The biggest advice that Dr. Sturchler has for maintaining a good work-life balance is to make a routine and avoid wasting time. While it can be easy to slip into binge watching a show on Netflix or sleeping in until noon, those are not the best ways to maximize your time. By creating a solid routine that emphasizes things that take more effort to complete during “high-energy” parts of your day and activities that you are more easily motivated to do or interested in doing during “low-energy” parts of your day. By slotting both activities that you need to get done and those that energize you into your day, you can make sure that you are productive while also feeling good about yourself. Lastly, make sure to not waste time on toxic relationships, no one has the time or energy for them and you deserve better!
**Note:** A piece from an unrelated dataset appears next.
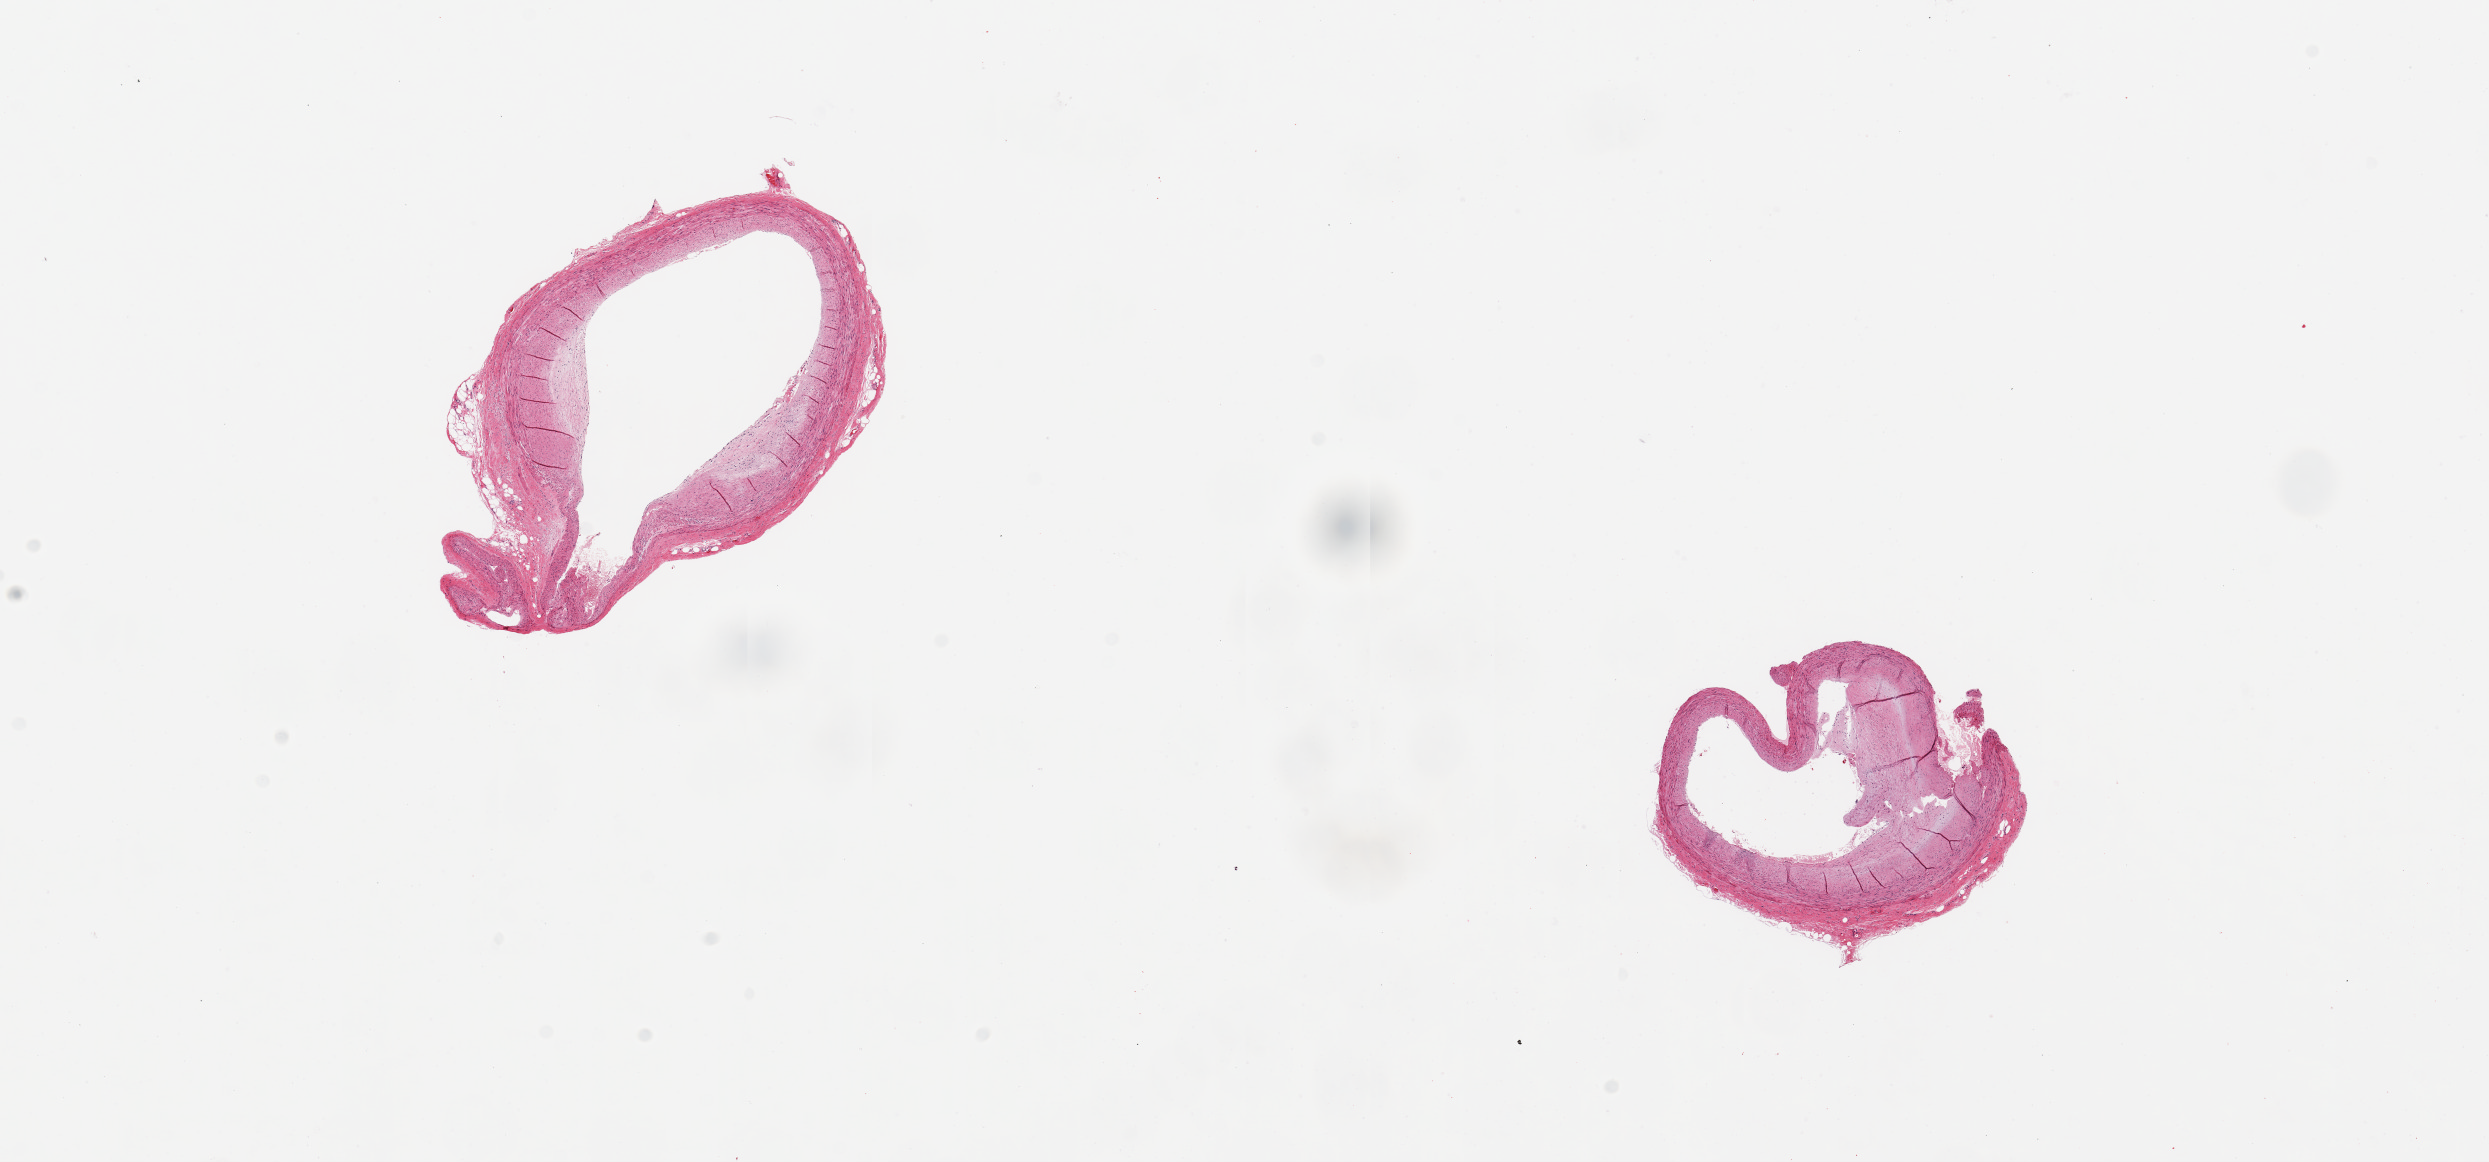
Whole-slide image, hematoxylin and eosin (H&E) stain, brightfield — low-resolution overview of the scanned area, about 19.7 x 9.2 mm (from a 20x scan); PAXgene-fixed paraffin-embedded (PFPE) section; target tissue: coronary artery; tissue donor sample. Male donor.
- reviewer comment on this tissue sample: 2 pieces, 4x3 & 3x2.5mm; up to ~30% atherosclerotic occlusion in both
Luckily, Dr. Sturchler has never felt as though there was a time in her life when she had to make a choice to either pursue her career or a family. Despite this, she did identify that it can be challenging to choose a “good time” to start a family as a woman in STEM. There can be times where pregnancy seems too difficult, such as intern year of residency and times when an opportunity arises to further your career that push you into a long-distance relationship with your partner- some women simply decide to pursue a family on their own because of this. The most important thing is to not isolate yourself, everyone deals with the same family planning struggle! Open up to trusted mentors and advisors to discuss any concerns you have, because simply “waiting it out” is an unhelpful and difficult way to manage your concerns.
Currently, Dr. Sturchler is starting her own family. Someone once told her that “you can have it all, just not at once”, and she has found this to be true throughout her pregnancy. Although she has had to cut back on some activities that she loves, she was able to stay active and worked through most of her pregnancy in her Trauma and ICU rotations, sometimes even staying in the hospital for 30 hours straight! Although Dr. Sturchler believes that she waited a bit too long to get serious about getting pregnant and had to go through in vitro fertilization during her residency, everything ended up working out and her baby was born happy and healthy this month! It is also worth noting that Dr. Sturchler will be starting her fellowship training in July in the UC San Diego/Scripps Hospice and Palliative Care department, so even throughout her pregnancy she has continued to advance her career. Dr. Sturchler’s story really goes to show that you CAN have it all with the right support system and attitude.